Data below:
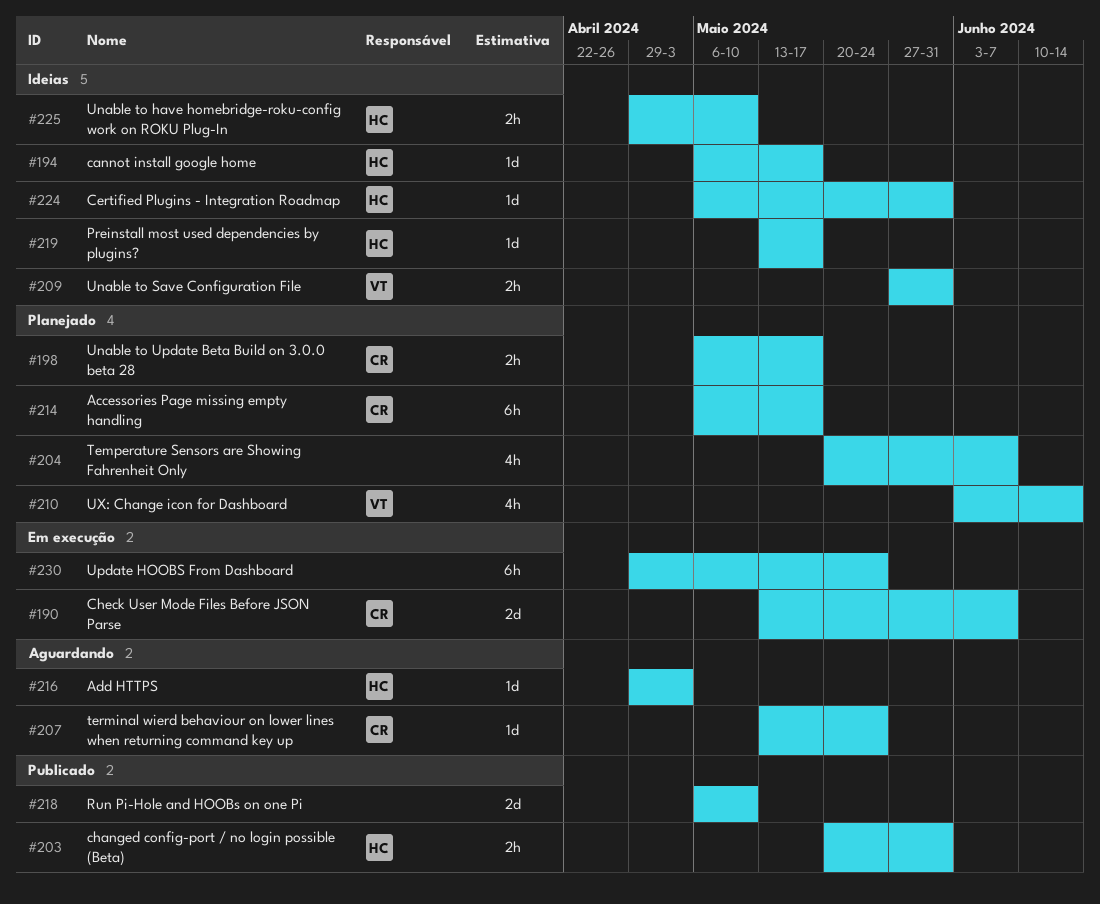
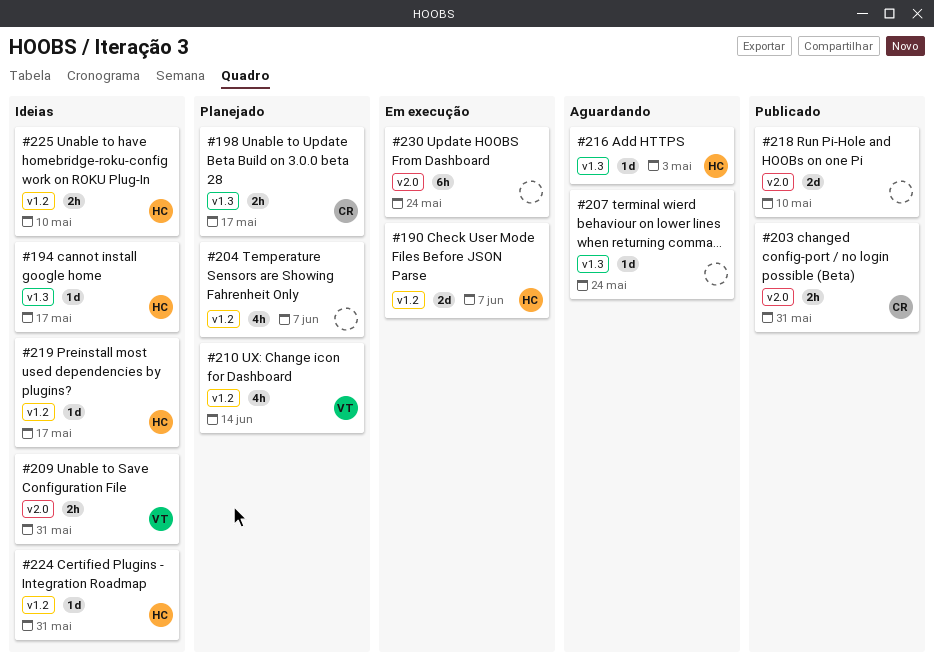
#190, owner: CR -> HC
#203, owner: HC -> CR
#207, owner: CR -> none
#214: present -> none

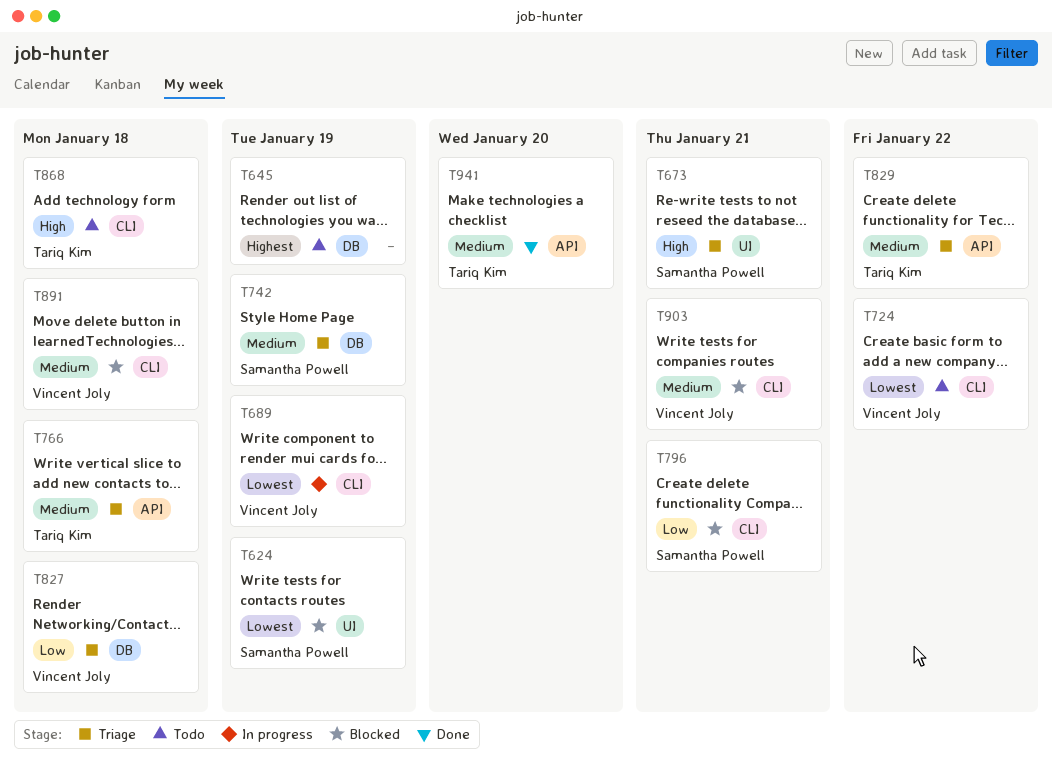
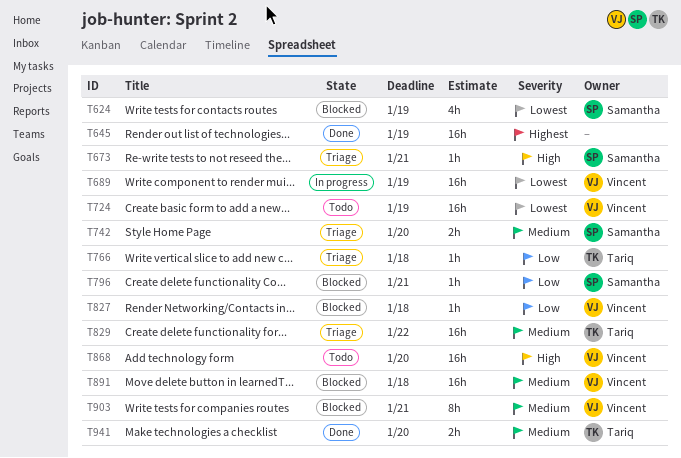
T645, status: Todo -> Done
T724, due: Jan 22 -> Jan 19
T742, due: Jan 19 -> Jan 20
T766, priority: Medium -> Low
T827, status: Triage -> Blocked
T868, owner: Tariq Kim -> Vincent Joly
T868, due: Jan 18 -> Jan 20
End of Data.
Problem:
The material above should be returned exactly, without pictures.

Response below:
#190, owner: CR -> HC
#203, owner: HC -> CR
#207, owner: CR -> none
#214: present -> none

T645, status: Todo -> Done
T724, due: Jan 22 -> Jan 19
T742, due: Jan 19 -> Jan 20
T766, priority: Medium -> Low
T827, status: Triage -> Blocked
T868, owner: Tariq Kim -> Vincent Joly
T868, due: Jan 18 -> Jan 20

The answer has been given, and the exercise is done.